* [Try it]: Rewrite the text read from each picture in the listing, replacing "Élément" with "Item" wherever it occurs and keeping everything else the same. Do not include the pictures in your answer.

(Available data)

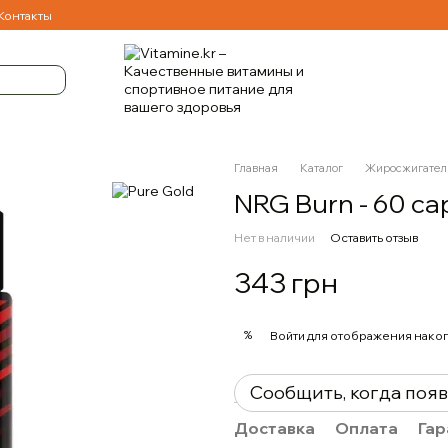
Контакты
Главная
Каталог
Жиросжигател
NRG Burn - 60 ca
Нет в наличии
Оставить отзыв
343 грн
%
Войти
для отображения накоп
Сообщить, когда поя
Доставка
Оплата
Гар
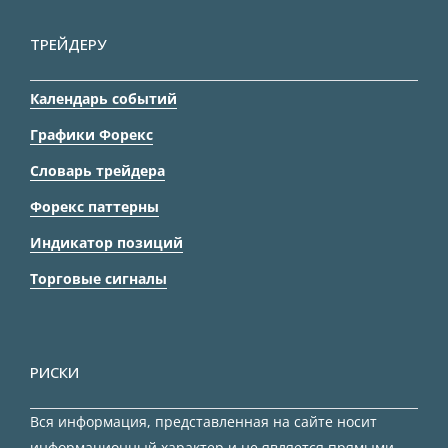
ТРЕЙДЕРУ
Календарь событий
Графики Форекс
Словарь трейдера
Форекс паттерны
Индикатор позиций
Торговые сигналы
РИСКИ
Вся информация, представленная на сайте носит
информационный характер и не является прямыми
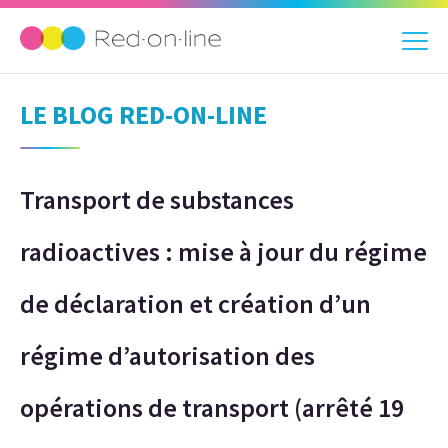
LE BLOG RED-ON-LINE
Transport de substances
radioactives : mise à jour du régime
de déclaration et création d’un
régime d’autorisation des
opérations de transport (arrêté 19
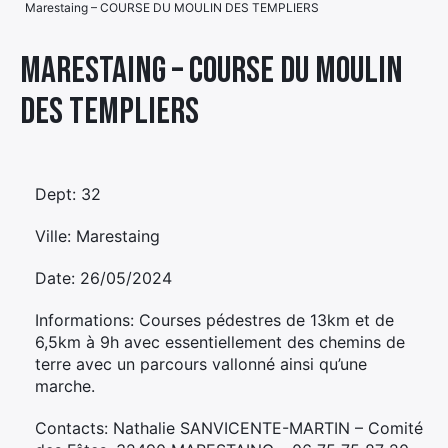
Marestaing – COURSE DU MOULIN DES TEMPLIERS
Élément
Élément
Élément
de
Marestaing – COURSE DU MOULIN
de
de
menu
DES TEMPLIERS
menu
menu
Dept: 32
Ville: Marestaing
Date: 26/05/2024
Informations: Courses pédestres de 13km et de
6,5km à 9h avec essentiellement des chemins de
terre avec un parcours vallonné ainsi qu’une
marche.
Contacts: Nathalie SANVICENTE-MARTIN – Comité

(End Available data)

* [Result]:
Контакты
Главная
Каталог
Жиросжигател
NRG Burn - 60 ca
Нет в наличии
Оставить отзыв
343 грн
%
Войти
для отображения накоп
Сообщить, когда поя
Доставка
Оплата
Гар
ТРЕЙДЕРУ
Календарь событий
Графики Форекс
Словарь трейдера
Форекс паттерны
Индикатор позиций
Торговые сигналы
РИСКИ
Вся информация, представленная на сайте носит
информационный характер и не является прямыми
LE BLOG RED-ON-LINE
Transport de substances
radioactives : mise à jour du régime
de déclaration et création d’un
régime d’autorisation des
opérations de transport (arrêté 19
Marestaing – COURSE DU MOULIN DES TEMPLIERS
Item
Item
Item
de
Marestaing – COURSE DU MOULIN
de
de
menu
DES TEMPLIERS
menu
menu
Dept: 32
Ville: Marestaing
Date: 26/05/2024
Informations: Courses pédestres de 13km et de
6,5km à 9h avec essentiellement des chemins de
terre avec un parcours vallonné ainsi qu’une
marche.
Contacts: Nathalie SANVICENTE-MARTIN – Comité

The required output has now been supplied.